In terms of intellectual merit, the research in coastal Ghana examines sociocultural transformations in African societies during the second millennium AD, with particular emphasis on trade, social organization, and technological change during the era of the Atlantic World. Focusing on the archaeological record, the project takes a holistic, interdisciplinary perspective that integrates documentary sources and oral traditions with data obtained from both terrestrial and underwater sites. Study of the nature and consequences of the Atlantic trade will be aided by well-dated trade materials from some of the region's principal European trade ports and cargoes from European shipwrecks.
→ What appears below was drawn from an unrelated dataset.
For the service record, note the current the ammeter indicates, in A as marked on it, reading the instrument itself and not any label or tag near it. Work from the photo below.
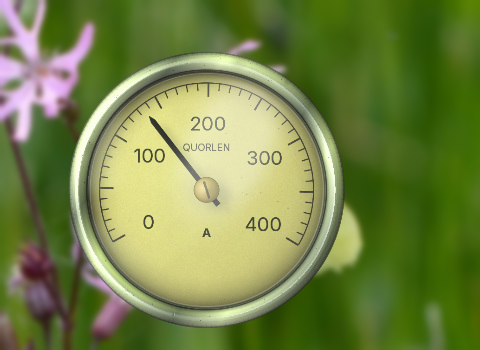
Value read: 135 A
Shipwrecks, particularly from the early period of Portuguese exploration of the African coast, will also provide important insight into early European maritime technology.
The boat and towing equipment provided will be used to conduct a magnetometer and side-scan sonar survey to identify potential submerged shipwreck sites associated with some of the regions most important trade ports. Divers will investigate the targets identified, determining which represent significant historic sites. Finally, archaeologists will then conduct more intensive studies of the most promising ship wrecks, including excavations to determine the vessel's date, nationality, and purpose of voyage (i.e. trade, transport, naval defense, etc.).
The information obtained will have broader impact on archaeological method and theory beyond coastal Ghana. Both the marine and terrestrial research will take a holistic, regional perspective. Methodologically, work in many world areas has demonstrated the importance of a regional perspective in tracing long-term change. This perspective is implicitly multi-scale in vantage, from artifacts to the site, from the site to the region. Combined with a cultural historical (chronological) framework, this provides a means to move from site-specific questions to the much broader issues of regional trade patterns, provisioning, identity and socio-political change. The project will also be an important contribution to underwater archaeology in other areas, which is still in its early stages in Africa. The project will provide the first comprehensive marine survey of the region and, indeed, it will be one of the most comprehensive regional surveys undertaken in Africa. The data from the project will provide a model for a more regional approach in future works.